WISH-FM
- Galatia, Illinois; United States;
- Broadcast area: Harrisburg, Illinois; West Frankfort, Illinois; Benton, Illinois;
- Frequency: 98.9 MHz
- Branding: WISH 98.9

Programming
- Format: Silent

Ownership
- Owner: Withers Broadcasting; (WISH Radio, LLC);
- Sister stations: WEBQ, WEBQ-FM

History
- First air date: 2001

Technical information
- Licensing authority: FCC
- Facility ID: 70601
- Class: A
- ERP: 4,100 watts
- HAAT: 122 meters (400 ft)
- Transmitter coordinates: 37°55′52.2″N 88°40′50.2″W﻿ / ﻿37.931167°N 88.680611°W

Links
- Public license information: Public file; LMS;

= WISH-FM =

WISH-FM (98.9 MHz) is a radio station licensed to Galatia, Illinois, United States.
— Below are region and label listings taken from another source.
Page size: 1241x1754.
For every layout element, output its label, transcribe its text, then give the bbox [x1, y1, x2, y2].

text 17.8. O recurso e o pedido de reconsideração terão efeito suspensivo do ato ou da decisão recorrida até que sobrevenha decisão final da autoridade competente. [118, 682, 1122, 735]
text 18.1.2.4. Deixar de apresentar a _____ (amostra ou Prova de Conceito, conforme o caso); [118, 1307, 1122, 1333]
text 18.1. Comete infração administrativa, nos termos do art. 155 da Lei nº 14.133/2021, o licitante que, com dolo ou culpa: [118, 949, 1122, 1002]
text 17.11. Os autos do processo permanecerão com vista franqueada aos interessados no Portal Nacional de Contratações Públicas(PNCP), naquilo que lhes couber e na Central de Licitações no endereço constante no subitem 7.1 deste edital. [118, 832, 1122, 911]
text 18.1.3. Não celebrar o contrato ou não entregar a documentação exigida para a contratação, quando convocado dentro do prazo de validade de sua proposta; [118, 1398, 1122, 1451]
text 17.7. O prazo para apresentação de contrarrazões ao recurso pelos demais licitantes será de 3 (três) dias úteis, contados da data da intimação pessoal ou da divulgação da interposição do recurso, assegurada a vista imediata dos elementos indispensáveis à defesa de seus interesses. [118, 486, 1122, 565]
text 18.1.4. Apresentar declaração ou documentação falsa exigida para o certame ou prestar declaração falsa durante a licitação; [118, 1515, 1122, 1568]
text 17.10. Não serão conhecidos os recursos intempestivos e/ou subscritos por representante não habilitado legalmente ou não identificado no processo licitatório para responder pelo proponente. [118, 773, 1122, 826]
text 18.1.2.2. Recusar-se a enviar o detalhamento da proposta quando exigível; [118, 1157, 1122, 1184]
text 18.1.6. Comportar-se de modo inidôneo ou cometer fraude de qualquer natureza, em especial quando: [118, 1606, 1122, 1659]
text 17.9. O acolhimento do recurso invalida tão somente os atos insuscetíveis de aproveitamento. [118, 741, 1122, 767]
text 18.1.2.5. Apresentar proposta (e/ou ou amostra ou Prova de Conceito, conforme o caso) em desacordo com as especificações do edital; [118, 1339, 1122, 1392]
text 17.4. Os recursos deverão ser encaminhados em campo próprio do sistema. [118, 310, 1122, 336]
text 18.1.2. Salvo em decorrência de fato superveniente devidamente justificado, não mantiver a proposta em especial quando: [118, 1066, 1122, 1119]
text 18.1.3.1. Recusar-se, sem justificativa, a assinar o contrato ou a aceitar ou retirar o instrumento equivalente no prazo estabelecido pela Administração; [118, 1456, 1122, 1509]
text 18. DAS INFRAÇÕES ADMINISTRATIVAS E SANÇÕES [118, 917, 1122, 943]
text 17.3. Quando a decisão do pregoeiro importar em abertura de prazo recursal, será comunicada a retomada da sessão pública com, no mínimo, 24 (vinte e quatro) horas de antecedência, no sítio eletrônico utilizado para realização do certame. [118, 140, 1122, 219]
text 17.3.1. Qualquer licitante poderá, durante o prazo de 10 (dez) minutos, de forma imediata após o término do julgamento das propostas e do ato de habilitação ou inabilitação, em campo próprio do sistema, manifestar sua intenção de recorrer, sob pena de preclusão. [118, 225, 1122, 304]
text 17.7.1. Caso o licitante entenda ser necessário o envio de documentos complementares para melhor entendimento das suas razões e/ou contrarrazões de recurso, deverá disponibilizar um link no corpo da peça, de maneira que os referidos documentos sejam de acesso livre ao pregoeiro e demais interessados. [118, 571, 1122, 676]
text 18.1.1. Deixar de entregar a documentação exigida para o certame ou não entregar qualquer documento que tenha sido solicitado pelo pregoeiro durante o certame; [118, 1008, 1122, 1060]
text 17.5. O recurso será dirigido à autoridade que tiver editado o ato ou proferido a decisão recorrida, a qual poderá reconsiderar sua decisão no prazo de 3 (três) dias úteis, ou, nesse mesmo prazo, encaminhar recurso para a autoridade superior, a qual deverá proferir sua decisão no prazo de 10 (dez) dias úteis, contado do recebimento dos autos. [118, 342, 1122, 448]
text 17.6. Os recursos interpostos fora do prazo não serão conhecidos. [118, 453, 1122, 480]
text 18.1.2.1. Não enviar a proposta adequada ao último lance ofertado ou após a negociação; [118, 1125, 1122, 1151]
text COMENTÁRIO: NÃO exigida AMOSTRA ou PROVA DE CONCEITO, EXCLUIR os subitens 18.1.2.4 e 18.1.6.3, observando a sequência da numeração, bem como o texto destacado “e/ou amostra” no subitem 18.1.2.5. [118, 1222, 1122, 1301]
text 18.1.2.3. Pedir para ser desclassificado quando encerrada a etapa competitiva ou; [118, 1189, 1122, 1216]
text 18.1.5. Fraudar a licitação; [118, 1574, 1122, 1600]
The station is owned by Dana Withers' Withers Broadcasting, through licensee WISH Radio, LLC.

The station aired a Millennial Hits format consisting of popular songs from the 1990s and 2000s. On June 1, 2026, the station went off the air along with some of its sister stations as part of a reorganization effort by the owner, with the final song being "Magic" by Coldplay.